15

I have a Spark DataFrame df with five columns. I want to add another column with its values being the tuple of the first and second columns. When using with withColumn() method, I get the mismatch error, because the input is not Column type, but instead (Column,Column). I wonder if there is a solution beside running for loop over the rows in this case?

var dfCol=(col1:Column,col2:Column)=>(col1,col2)
val vv = df.withColumn( "NewColumn", dfCol( df(df.schema.fieldNames(1)) , df(df.schema.fieldNames(2)) ) )
ZygD
  • 22,092
  • 39
  • 79
  • 102
TNM
  • 1,361
  • 3
  • 15
  • 25

4 Answers4

30

You can use struct function which creates a tuple of provided columns:

import org.apache.spark.sql.functions.struct

val df = Seq((1,2), (3,4), (5,3)).toDF("a", "b")
df.withColumn("NewColumn", struct(df("a"), df("b")).show(false)

+---+---+---------+
|a  |b  |NewColumn|
+---+---+---------+
|1  |2  |[1,2]    |
|3  |4  |[3,4]    |
|5  |3  |[5,3]    |
+---+---+---------+
Tautvydas
  • 2,027
  • 3
  • 25
  • 38
13

You can use a User-defined function udf to achieve what you want.

UDF definition

object TupleUDFs {
  import org.apache.spark.sql.functions.udf      
  // type tag is required, as we have a generic udf
  import scala.reflect.runtime.universe.{TypeTag, typeTag}

  def toTuple2[S: TypeTag, T: TypeTag] = 
    udf[(S, T), S, T]((x: S, y: T) => (x, y))
}

Usage

df.withColumn(
  "tuple_col", TupleUDFs.toTuple2[Int, Int].apply(df("a"), df("b"))
)

assuming "a" and "b" are the columns of type Int you want to put in a tuple.

Martin Senne
  • 5,939
  • 6
  • 30
  • 47
  • @TNM: Your edit got rejected unfortunately, as edit comments did not state clearly about wrong import, I used. It is corrected now. – Martin Senne Sep 27 '15 at 09:05
6

You can merge multiple dataframe columns into one using array.

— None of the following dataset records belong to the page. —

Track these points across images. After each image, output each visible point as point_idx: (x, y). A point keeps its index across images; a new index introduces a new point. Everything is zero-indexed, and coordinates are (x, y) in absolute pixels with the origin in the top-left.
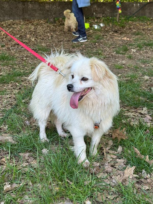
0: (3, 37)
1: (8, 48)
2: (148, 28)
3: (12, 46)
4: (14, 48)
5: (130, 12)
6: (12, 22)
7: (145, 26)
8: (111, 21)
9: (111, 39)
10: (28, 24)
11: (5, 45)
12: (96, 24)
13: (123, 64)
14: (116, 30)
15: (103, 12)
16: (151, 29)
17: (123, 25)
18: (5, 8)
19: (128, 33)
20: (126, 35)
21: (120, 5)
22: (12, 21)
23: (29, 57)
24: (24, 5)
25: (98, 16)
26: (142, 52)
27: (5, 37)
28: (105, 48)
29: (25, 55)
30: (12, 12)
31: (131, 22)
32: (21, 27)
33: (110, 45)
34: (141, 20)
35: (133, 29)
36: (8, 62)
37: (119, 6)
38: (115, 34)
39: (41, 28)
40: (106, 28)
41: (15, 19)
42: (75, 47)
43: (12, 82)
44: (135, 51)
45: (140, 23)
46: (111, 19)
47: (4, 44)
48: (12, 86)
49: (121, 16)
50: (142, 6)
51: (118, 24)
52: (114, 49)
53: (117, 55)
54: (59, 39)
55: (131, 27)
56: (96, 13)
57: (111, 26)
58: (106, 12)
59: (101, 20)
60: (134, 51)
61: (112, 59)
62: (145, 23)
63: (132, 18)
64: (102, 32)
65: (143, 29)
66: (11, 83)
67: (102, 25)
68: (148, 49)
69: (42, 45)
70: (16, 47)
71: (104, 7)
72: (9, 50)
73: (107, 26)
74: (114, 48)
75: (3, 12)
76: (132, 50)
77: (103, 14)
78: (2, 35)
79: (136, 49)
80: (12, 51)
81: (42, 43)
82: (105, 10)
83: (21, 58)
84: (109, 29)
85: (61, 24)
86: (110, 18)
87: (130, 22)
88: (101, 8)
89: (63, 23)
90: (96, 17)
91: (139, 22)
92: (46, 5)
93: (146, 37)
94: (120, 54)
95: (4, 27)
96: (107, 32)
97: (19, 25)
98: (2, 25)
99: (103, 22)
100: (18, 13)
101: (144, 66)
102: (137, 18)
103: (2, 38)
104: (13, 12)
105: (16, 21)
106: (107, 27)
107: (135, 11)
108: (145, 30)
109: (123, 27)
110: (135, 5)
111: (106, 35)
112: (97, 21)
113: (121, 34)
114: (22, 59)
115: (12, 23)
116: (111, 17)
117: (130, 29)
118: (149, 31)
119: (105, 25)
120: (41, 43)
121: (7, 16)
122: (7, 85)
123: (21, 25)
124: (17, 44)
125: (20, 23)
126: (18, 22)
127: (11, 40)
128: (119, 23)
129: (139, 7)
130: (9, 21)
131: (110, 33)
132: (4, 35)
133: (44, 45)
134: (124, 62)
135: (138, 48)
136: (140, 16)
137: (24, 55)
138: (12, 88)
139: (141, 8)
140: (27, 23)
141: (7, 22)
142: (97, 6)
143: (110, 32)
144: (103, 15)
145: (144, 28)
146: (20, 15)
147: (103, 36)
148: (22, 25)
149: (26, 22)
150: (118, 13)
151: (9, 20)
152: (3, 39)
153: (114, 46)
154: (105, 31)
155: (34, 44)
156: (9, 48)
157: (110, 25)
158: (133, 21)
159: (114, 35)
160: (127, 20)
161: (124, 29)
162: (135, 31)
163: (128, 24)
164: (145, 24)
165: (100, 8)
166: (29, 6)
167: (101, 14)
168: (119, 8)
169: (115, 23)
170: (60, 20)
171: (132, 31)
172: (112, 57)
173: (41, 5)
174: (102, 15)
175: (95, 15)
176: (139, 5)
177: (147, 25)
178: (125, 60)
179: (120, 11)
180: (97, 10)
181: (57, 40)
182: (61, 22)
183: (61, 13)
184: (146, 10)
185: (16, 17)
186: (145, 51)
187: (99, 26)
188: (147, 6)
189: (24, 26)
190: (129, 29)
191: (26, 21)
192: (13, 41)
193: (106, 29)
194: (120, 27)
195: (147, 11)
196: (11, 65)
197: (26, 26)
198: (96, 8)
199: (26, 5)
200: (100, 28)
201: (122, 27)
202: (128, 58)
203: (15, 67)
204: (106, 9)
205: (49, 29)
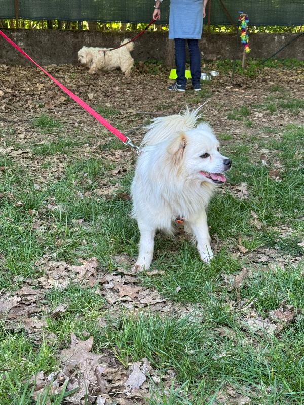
0: (41, 93)
1: (49, 109)
2: (296, 80)
3: (55, 107)
4: (60, 109)
5: (267, 52)
6: (55, 68)
7: (292, 76)
8: (231, 67)
9: (226, 97)
10: (82, 72)
11: (44, 105)
12: (205, 72)
13: (235, 134)
14: (238, 83)
15: (218, 51)
16: (302, 81)
17: (252, 73)
18: (43, 43)
19: (259, 88)
20: (255, 91)
21: (248, 38)
22: (55, 65)
23: (84, 122)
24: (77, 38)
25: (210, 57)
26: (274, 118)
27: (45, 93)
28: (212, 110)
29: (78, 120)
30: (55, 49)
31: (269, 69)
32: (70, 76)
33: (222, 106)
34: (287, 66)
35: (270, 81)
36: (51, 129)
37: (246, 40)
38: (236, 88)
39: (105, 78)
40: (221, 79)
41: (60, 63)
42: (162, 109)
43: (59, 153)
44: (261, 115)
45: (285, 71)
46: (232, 63)
47: (43, 103)
48: (58, 159)
49: (251, 58)
50: (289, 41)
51: (244, 73)
52: (227, 113)
53: (230, 121)
54: (135, 97)
55: (267, 78)
56: (205, 53)
57: (230, 76)
58: (223, 51)
59: (213, 65)
60: (260, 117)
61: (219, 127)
62: (294, 70)
63: (271, 62)
64: (214, 86)
65: (287, 81)
66: (57, 155)
67: (214, 74)
68: (286, 113)
69: (106, 106)
70: (63, 108)
71: (220, 42)
72: (52, 112)
73: (224, 75)
74: (227, 110)
75: (39, 50)
76: (256, 115)
77: (218, 53)
78: (39, 89)
79: (265, 112)
80: (56, 113)
81: (106, 102)
82: (222, 47)
83: (72, 124)
84: (227, 80)
85: (141, 72)
86: (231, 61)
87: (266, 68)
88: (215, 44)
89: (144, 70)
90: (204, 60)
91: (283, 69)
92: (116, 37)
93: (289, 94)
94: (235, 120)
95: (41, 75)
96: (223, 86)
97: (67, 73)
98: (38, 73)
99: (218, 69)
100: (67, 52)
101: (268, 136)
102: (279, 62)
103: (38, 94)
104: (57, 50)
105: (62, 66)
106: (223, 77)
107: (276, 50)
108: (291, 82)
109: (253, 78)
110: (276, 38)
111: (218, 91)
112: (207, 67)
113: (245, 89)
114: (73, 126)
115: (55, 70)
116: (233, 59)
117: (265, 80)
118: (298, 85)
119: (221, 74)
120: (104, 102)
121: (45, 57)
122: (51, 157)
123: (71, 73)
124: (64, 104)
125: (69, 70)
126: (65, 67)
127: (55, 97)
128: (246, 71)
129: (285, 43)
130: (49, 66)
131: (228, 87)
132: (41, 89)
133: (109, 106)
134: (238, 131)
135: (268, 111)
136: (286, 59)
137: (75, 119)
138: (58, 161)
139: (287, 44)
140: (82, 70)
141: (46, 67)
142: (207, 40)
143: (227, 85)
144: (218, 57)
145: (291, 79)
146: (68, 56)
147: (213, 91)
148: (73, 73)
149: (79, 68)
150: (244, 53)
151: (50, 64)
152: (40, 95)
153: (227, 108)
154: (218, 83)
155: (93, 104)
156: (51, 110)
157: (229, 74)
158: (272, 67)
159: (232, 91)
160: (262, 65)
161: (254, 81)
162: (273, 85)
163: (262, 72)
164: (292, 73)
165: (212, 44)
166: (86, 40)
167: (215, 55)
168: (246, 43)
169: (238, 70)
170: (141, 65)
171: (267, 83)
172: (221, 125)
173: (107, 38)
174: (216, 57)
175: (203, 56)
176: (283, 38)
177: (296, 74)
178: (241, 129)
179: (248, 49)
180: (207, 46)
181: (131, 98)
182: (141, 69)
183: (142, 52)
184: (297, 48)
185: (63, 59)
186: (279, 116)
187: (209, 74)
188: (298, 40)
189: (76, 75)
190: (263, 82)
191: (79, 66)
192: (57, 99)
193: (221, 81)
194: (247, 77)
195: (299, 49)
196: (55, 133)
197: (80, 75)
198: (205, 43)
199: (80, 38)
200: (210, 79)
201: (250, 77)
202: (247, 126)
203: (62, 135)
204: (224, 45)
205: (119, 79)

// $"*" will capture all existing columns
df.select($"*", array($"col1", $"col2").as("newCol")) 
stefanobaghino
  • 11,253
  • 4
  • 35
  • 63
Abu Shoeb
  • 4,747
  • 2
  • 40
  • 45
2

If you want to merge two dataframe columns into one column. Just:

import org.apache.spark.sql.functions.array
df.withColumn("NewColumn", array("columnA", "columnB"))
superDuck
  • 189
  • 2
  • 8